■日産エクストレイル
日産エクストレイルでは、ハイブリッドの商品力が低い。JC08モード燃費を売れ筋の4WDで見ると、ノーマルエンジンの20Xが15.6km/l、ハイブリッドの同グレードが20km/lだ。ハイブリッドの燃費向上率は28%で、実際にテスト走行した時の燃費も期待はずれだった。その結果、エクストレイルのハイブリッドは、売れ行きが伸び悩んだ。
そこで2017年のマイナーチェンジでは、各種の装備を充実させながら、ハイブリッドはノーマルエンジンに比べて値上げ幅を抑えた。以前のハイブリッドは、ノーマルエンジンに比べて実質的に約44万円高かったが、今は約34万円に縮まった。
しかしそれでもなお、34万円の価格差を燃料代の差額で取り戻すには、10万km以上の走行を要する。
またエクストレイルでは、荷室に装着された防水ラゲッジボード(床面)が魅力なのに、ハイブリッドには装着されない。開発者に理由を尋ねると、「ハイブリッドでは荷室の床下に駆動用電池が搭載されるから、濡れたモノは積んで欲しくない。そこで防水にしなかった」と言う。
これには驚いた。そこで「駆動用電池の防水対策はそんなに弱いのか? 防水加工のないエクストレイルハイブリッドの荷室に大量の水をこぼしたら、漏電するのか!?」と改めて尋ねると「そんなことは絶対にない。防水対策は入念に行ったが、駆動用電池が搭載されることを示す意味と、基本的な使い方として濡れたモノを置くべきではないからだ」と説明された。
納得はできるが、防水の荷室がないと「タフ・ギア」のエクストレイルに乗る楽しさが削がれるような気分になる。
以上のような理由で、エクストレイルのベストグレードは、ノーマルエンジンを搭載した4WDの20X(275万5080円/2列シート)としたい。
■ホンダジェイド
フィット/カローラアクシオ/エクストレイルの3車種は、「ハイブリッドの搭載に伴う価格上昇を、燃料代の節約で取り戻せるか」という損得勘定で、ノーマルエンジンを選んだ。高価なハイブリッドを搭載する割には燃費向上率が小さく、価格上昇分を取り戻せないからだ。
ところがホンダジェイドは違う。燃費とか価格以前の話として、ジェイドの性格には、1.5Lのハイブリッドよりも同じ排気量のターボが似合うからだ。
ジェイドは3列シートのミニバンとして開発され、売れ行きを低迷させたが、本質はボディがワイドなスポーティ指向の5ドアハッチバックだ。
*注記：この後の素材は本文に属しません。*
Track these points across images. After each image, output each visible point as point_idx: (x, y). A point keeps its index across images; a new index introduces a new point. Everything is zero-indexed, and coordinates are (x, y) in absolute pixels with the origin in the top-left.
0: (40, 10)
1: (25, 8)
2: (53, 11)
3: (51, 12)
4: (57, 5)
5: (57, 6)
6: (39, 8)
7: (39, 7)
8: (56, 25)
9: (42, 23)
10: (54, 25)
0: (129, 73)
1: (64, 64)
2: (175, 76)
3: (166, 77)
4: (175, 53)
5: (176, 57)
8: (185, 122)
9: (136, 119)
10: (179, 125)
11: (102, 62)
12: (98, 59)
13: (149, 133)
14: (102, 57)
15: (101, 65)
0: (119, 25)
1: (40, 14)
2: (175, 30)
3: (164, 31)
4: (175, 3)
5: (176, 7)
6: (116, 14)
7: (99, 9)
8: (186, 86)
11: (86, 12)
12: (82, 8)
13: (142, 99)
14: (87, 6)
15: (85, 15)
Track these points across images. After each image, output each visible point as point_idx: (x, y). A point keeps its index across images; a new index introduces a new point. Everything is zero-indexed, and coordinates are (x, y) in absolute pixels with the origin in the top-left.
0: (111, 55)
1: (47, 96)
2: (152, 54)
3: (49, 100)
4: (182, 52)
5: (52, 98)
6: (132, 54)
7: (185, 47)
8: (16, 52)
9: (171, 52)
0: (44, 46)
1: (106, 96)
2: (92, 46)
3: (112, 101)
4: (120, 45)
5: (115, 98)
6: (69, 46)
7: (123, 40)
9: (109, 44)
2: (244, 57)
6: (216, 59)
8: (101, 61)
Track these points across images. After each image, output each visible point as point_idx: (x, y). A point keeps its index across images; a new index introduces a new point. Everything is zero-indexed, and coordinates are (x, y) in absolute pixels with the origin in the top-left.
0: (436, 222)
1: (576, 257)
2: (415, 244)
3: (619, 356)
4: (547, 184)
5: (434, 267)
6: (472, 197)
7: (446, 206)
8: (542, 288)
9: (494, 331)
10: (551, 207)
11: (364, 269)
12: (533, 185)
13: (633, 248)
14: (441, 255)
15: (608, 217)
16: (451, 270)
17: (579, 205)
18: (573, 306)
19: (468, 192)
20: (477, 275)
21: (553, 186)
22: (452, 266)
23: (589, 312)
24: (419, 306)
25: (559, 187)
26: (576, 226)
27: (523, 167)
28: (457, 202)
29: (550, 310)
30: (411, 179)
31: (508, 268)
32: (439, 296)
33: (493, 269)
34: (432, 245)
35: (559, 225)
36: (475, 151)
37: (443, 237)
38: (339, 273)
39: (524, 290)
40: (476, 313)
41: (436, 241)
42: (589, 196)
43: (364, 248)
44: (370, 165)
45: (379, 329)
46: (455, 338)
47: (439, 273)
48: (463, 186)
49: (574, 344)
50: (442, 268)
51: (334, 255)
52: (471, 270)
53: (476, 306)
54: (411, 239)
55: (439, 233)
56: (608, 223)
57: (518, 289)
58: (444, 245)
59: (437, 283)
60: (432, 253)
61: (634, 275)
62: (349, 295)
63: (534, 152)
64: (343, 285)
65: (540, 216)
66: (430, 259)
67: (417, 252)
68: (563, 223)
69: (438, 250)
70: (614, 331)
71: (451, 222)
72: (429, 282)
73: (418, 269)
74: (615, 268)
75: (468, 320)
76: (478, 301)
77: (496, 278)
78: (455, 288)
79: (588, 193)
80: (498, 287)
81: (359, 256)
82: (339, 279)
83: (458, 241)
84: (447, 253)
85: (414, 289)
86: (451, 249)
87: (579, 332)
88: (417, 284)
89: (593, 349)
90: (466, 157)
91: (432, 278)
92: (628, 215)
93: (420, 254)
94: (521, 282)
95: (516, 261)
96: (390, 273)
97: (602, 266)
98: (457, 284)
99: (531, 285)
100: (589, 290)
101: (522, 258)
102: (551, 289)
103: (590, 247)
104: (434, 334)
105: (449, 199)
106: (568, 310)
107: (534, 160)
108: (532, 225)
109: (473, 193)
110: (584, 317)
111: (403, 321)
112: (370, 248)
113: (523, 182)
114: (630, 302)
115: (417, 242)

3列仕様はその荷室に、補助席を装着したに過ぎない。
そこで2018年5月17日にマイナーチェンジを実施して、主力のRSを従来の3列シートから2列に変更した。サスペンションの設定も見直している。
走行性能を幅広く改善したので、ますます1.5Lターボエンジンとの相性が良くなった。ベストグレードは、1.5Lターボを搭載するRSホンダセンシング(255万8520円)になる。
■レクサスLC
今はクーペの売れ行きが世界的に低下して、車種の数も減った。GMのシボレーカマロ、日本から撤退したフォードのマスタングなどは、外観の形状が初代モデルを連想させる。もはや若いユーザーはねらえず、外観が懐古趣味になった。
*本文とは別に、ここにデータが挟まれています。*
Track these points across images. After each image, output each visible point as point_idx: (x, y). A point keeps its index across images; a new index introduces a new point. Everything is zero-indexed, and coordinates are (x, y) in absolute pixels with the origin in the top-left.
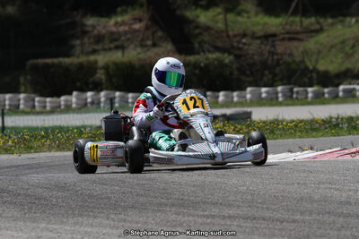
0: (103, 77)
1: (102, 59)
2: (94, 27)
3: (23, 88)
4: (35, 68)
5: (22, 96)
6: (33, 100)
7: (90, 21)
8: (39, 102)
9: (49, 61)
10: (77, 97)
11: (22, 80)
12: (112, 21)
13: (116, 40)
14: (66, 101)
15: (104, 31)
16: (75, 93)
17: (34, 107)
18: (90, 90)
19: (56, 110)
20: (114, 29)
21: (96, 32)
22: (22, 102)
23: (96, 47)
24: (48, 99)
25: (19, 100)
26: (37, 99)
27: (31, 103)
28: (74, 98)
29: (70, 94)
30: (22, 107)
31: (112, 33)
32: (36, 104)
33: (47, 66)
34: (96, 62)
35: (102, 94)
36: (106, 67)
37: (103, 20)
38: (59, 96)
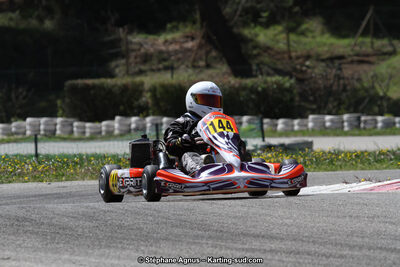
0: (150, 101)
1: (149, 81)
2: (141, 45)
3: (60, 112)
4: (74, 89)
5: (59, 120)
6: (72, 125)
7: (137, 38)
8: (77, 127)
9: (90, 82)
10: (120, 122)
11: (59, 102)
12: (161, 39)
13: (165, 60)
14: (107, 126)
15: (152, 50)
16: (117, 118)
17: (72, 132)
18: (135, 115)
19: (95, 136)
20: (163, 48)
21: (143, 51)
22: (58, 127)
23: (143, 67)
24: (88, 125)
25: (56, 125)
26: (76, 124)
27: (69, 128)
28: (117, 123)
29: (113, 118)
30: (58, 132)
31: (161, 52)
32: (75, 129)
33: (87, 88)
34: (142, 84)
35: (148, 119)
36: (153, 90)
37: (151, 37)
38: (100, 121)
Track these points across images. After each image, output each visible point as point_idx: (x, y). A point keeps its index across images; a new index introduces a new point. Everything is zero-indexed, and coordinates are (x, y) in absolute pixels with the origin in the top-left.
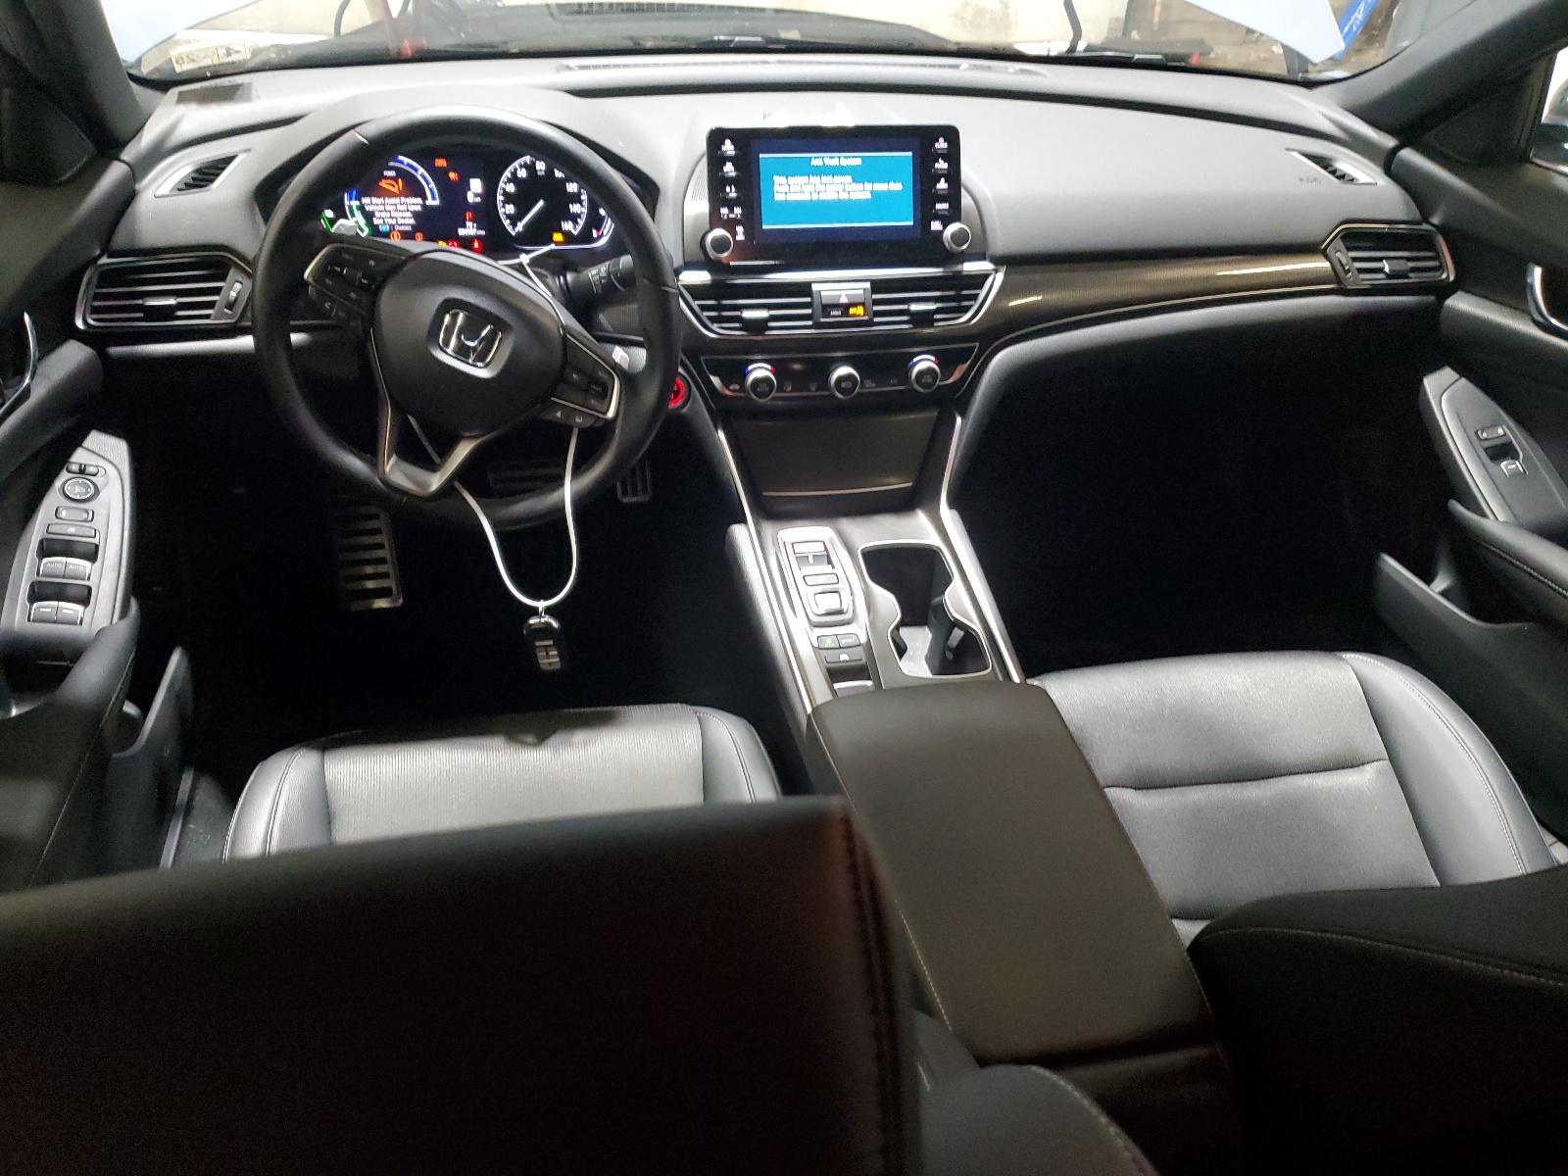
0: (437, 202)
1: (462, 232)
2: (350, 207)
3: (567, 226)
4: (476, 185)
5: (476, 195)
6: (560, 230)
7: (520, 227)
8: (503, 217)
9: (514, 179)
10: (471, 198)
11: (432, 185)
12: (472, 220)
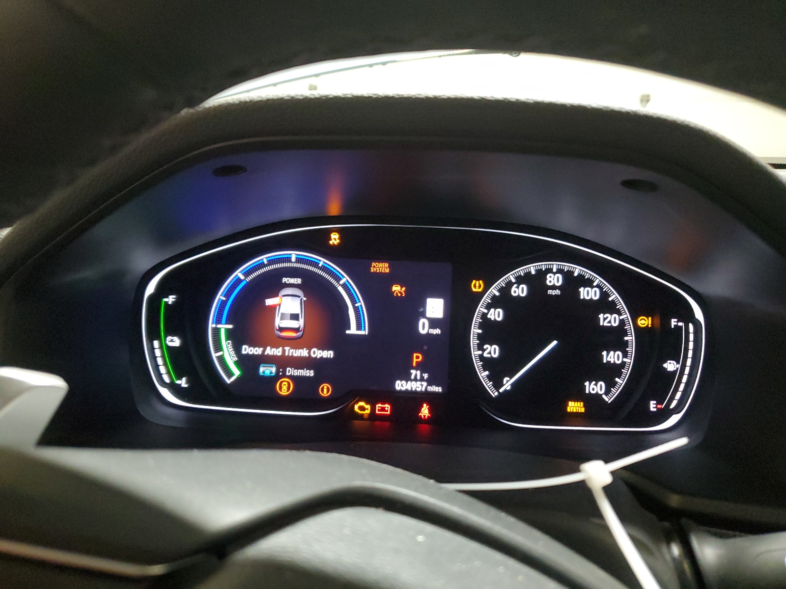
0: (364, 332)
1: (401, 385)
2: (216, 331)
3: (595, 388)
4: (435, 307)
5: (434, 323)
6: (580, 395)
7: (508, 384)
8: (478, 364)
9: (503, 300)
10: (423, 327)
11: (361, 303)
12: (420, 367)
その意味でレクサスLCは貴重だ。国産クーペは日産GT-R、ホンダNSXを代表に魅力が分かりやすいスポーツ指向だが、レクサスLCは高性能と豪華さを併せ持つ。
パワーユニットはV型8気筒の5Lと、V型6気筒3.5Lのハイブリッドだ。趣味性が重要なスペシャルティカーだから、運転感覚の好みに応じて選べば良いが、ハイブリッドは同タイプをトヨタクラウンにも搭載する。ハイブリッドは高性能で低燃費(レクサスLC500hのJC08モード燃費は、2Lセダンと同等の15.8km/l)だが、レクサスLSの搭載も含めて一般的なパワーユニットになった。
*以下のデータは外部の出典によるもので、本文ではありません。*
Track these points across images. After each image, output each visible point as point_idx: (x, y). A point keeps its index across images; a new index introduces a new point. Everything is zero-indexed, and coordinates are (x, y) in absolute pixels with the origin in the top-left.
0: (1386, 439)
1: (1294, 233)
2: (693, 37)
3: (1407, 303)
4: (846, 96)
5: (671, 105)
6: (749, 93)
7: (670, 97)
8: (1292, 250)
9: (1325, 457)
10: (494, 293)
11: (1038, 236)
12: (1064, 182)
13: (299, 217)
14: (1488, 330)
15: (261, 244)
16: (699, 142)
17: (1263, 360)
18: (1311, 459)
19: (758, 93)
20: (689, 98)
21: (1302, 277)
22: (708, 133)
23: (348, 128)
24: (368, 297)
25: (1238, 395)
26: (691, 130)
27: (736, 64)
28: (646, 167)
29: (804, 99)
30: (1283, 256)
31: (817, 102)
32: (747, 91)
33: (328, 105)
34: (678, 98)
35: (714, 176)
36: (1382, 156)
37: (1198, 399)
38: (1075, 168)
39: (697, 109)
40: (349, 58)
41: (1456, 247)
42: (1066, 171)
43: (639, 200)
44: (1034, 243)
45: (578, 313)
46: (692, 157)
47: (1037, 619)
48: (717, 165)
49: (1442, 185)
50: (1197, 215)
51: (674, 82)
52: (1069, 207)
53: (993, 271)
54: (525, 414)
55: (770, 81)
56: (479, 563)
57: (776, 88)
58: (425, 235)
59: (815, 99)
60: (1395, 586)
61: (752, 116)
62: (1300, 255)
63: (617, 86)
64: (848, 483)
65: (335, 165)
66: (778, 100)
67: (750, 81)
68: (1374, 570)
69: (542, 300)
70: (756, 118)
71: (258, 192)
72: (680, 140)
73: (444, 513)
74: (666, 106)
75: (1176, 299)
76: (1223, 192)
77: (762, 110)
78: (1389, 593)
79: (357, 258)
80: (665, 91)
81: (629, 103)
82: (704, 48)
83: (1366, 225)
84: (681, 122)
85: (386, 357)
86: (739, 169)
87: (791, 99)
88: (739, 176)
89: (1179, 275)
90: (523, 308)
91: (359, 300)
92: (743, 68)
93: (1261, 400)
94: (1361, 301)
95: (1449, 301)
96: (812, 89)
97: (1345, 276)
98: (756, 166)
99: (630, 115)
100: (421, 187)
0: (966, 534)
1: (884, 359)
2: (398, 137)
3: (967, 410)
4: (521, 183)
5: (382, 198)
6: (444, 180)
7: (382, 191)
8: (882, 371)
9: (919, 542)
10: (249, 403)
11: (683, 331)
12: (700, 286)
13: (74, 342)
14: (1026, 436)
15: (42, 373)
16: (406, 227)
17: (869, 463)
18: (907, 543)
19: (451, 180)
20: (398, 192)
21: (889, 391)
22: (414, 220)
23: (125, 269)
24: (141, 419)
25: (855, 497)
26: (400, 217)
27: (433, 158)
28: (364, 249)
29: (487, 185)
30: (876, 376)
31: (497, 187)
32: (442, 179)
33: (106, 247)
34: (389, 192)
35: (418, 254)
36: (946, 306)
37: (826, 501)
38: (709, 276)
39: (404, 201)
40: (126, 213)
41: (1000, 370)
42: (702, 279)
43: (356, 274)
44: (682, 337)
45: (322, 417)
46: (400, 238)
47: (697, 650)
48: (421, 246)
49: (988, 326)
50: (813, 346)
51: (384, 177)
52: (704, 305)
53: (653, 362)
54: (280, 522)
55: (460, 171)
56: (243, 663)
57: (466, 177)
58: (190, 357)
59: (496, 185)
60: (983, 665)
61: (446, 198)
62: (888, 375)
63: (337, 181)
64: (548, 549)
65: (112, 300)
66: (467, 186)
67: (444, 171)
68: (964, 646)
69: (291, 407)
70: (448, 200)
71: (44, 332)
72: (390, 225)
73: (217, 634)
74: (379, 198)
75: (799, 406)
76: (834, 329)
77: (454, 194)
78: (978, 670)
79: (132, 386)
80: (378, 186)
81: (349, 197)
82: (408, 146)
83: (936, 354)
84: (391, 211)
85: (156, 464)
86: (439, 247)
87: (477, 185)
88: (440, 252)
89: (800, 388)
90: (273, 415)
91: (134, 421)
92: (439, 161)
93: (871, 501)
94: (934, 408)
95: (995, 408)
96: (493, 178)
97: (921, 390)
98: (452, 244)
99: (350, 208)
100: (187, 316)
その点でV型8気筒の5Lは、スペシャルティな扱いを受けている。レクサスRC・F/GS・Fと同型で、高回転域の吹き上がりは、大排気量エンジンながらも抜群に機敏だ。エンジン回転数が高まるほど、引き上げられるように回転上昇が鋭くなっていく。機能的な動力性能と安定性はGT-Rが勝るが、スポーツカーの情緒は、V8エンジンのレクサスLCが洗練されている。
そしてV型8気筒エンジンは、環境対応が難しく、今では新規開発をしていない。新しいレクサスLSが搭載するのは、LCと同じハイブリッドと、新開発されたV型6気筒3.5Lツインターボだ。
つまりLCのV8エンジンを新車で買える期間は限られる。だからLCのベストグレードは、LC500・Lパッケージ(1300万円)になるわけだ。